HOW IMPORTANT IS EXPERIENCE?
Some teachers, especially the younger ones, may not have much experience. Ironically, it’s the teachers just getting started who often have the least experience teaching beginners. Keep an open mind about them, though. A young, enthusiastic teacher who’s willing to invest wholeheartedly in your child may be your best choice. Nothing is better than an experienced teacher, but nothing is worse than a teacher who is also rigid, exhausted, bored, or burned out.
WHAT IS YOUR GOAL FOR YOUR CHILD’S LEARNING TO PLAY THE PIANO?
While “having fun” is indeed important, it’s also important to be able to communicate to your child’s piano teacher what it is you’d like your child to accomplish. For example:
I want my child in an elite, competitive, high-energy musical environment.
You should choose a highly skilled teacher with a track record of competition winners who puts energy into finding those opportunities for your child.
I want my child in a warm, healthy environment that fosters individuality, creativity, and a love of music.

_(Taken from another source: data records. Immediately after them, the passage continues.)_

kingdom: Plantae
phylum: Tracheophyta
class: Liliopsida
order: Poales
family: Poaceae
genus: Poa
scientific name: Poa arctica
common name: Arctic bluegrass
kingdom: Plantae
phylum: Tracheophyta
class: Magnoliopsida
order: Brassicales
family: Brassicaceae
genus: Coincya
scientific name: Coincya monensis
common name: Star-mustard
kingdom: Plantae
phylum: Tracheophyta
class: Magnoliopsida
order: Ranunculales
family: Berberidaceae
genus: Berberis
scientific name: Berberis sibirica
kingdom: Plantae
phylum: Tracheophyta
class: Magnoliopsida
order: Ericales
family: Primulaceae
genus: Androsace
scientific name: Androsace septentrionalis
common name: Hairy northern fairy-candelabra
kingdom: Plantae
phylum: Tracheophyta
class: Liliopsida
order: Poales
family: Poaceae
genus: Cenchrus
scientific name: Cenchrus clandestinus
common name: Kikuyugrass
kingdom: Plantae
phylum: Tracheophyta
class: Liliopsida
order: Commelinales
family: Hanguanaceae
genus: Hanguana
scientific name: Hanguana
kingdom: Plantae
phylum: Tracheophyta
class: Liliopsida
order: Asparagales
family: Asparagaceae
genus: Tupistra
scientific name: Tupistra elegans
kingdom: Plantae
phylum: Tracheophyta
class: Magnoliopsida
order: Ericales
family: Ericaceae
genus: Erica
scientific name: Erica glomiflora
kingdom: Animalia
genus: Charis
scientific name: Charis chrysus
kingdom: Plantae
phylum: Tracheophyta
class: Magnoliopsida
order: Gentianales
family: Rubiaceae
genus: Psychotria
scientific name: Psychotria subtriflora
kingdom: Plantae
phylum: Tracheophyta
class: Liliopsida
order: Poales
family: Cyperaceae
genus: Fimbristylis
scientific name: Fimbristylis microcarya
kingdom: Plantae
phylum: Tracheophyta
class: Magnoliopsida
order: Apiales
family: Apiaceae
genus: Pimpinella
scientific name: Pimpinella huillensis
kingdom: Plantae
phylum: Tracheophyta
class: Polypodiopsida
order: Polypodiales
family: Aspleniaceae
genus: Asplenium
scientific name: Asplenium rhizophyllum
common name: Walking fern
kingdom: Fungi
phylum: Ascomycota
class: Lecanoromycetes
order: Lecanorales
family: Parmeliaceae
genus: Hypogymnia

Look for a teacher with a studio where students play duets and which offers performance opportunities that are not competitive.
Perhaps most importantly, does your child’s motivation match yours when it comes to lesson goals?
IS VARIETY OR CONSISTENCY MORE IMPORTANT?
Look for a teacher who varies his or her routine. Many teachers use the same books and music year after year which can be beneficial; they’re good at teaching from them. But as their students develop and change, do you notice a tailored a curriculum for each individual student? How does your child learn best, and does it match the teacher’s style?
SO, HOW DO YOU FIND A PIANO TEACHER?
Start by asking your circle of friends and acquaintances if any of them is particularly happy with their child’s teacher. Referrals from other parents are fantastic places to start! Check with local music programs at colleges and universities—faculty often offer lesson programs, and you may find a hidden gem in a student. Inquire at your local music store; many have bulletin boards where people post lesson opportunities as well as post “lessons wanted” types of ads. Depending on your child’s age, ask the music teacher at his or her school. Some offer lessons after school or may have a network to draw on to make recommendations.
Of course, if you’re looking for a piano teacher in the Augusta, GA area, we always keep a list of recommended piano teachers at Turner’s Keyboards. Just get in touch and we will help guide you in the right direction.
LET YOUR CHILD HELP CHOOSE
The bottom line is no amount of competition wins or qualifications matters if your child doesn’t care for his or her teacher. Pay close attention to your child. If your child seems to genuinely like the teacher, that’s important. Maybe even more important, does this teacher genuinely like your child? Your child will be spending quite a bit of time with this person, so take your time to find just the right fit.
Finding what goal you want for your child from piano lessons is important. I would imagine that you would look for a different teacher if you want them to be competitive or if you just want them to learn to play. I’m looking for a piano teacher for my daughter so I’ll have to find one that fits my goals for her.
I really like that the article encourages readers to really consider how much of a roll experience should play when picking a piano lesson for their kids. As is pointed out, a younger teacher, while not having as much experience, could have a lot more drive and motivation to teach your child. This ultimately could be the better choice as it would ensure your child gets all the help that they could possibly want.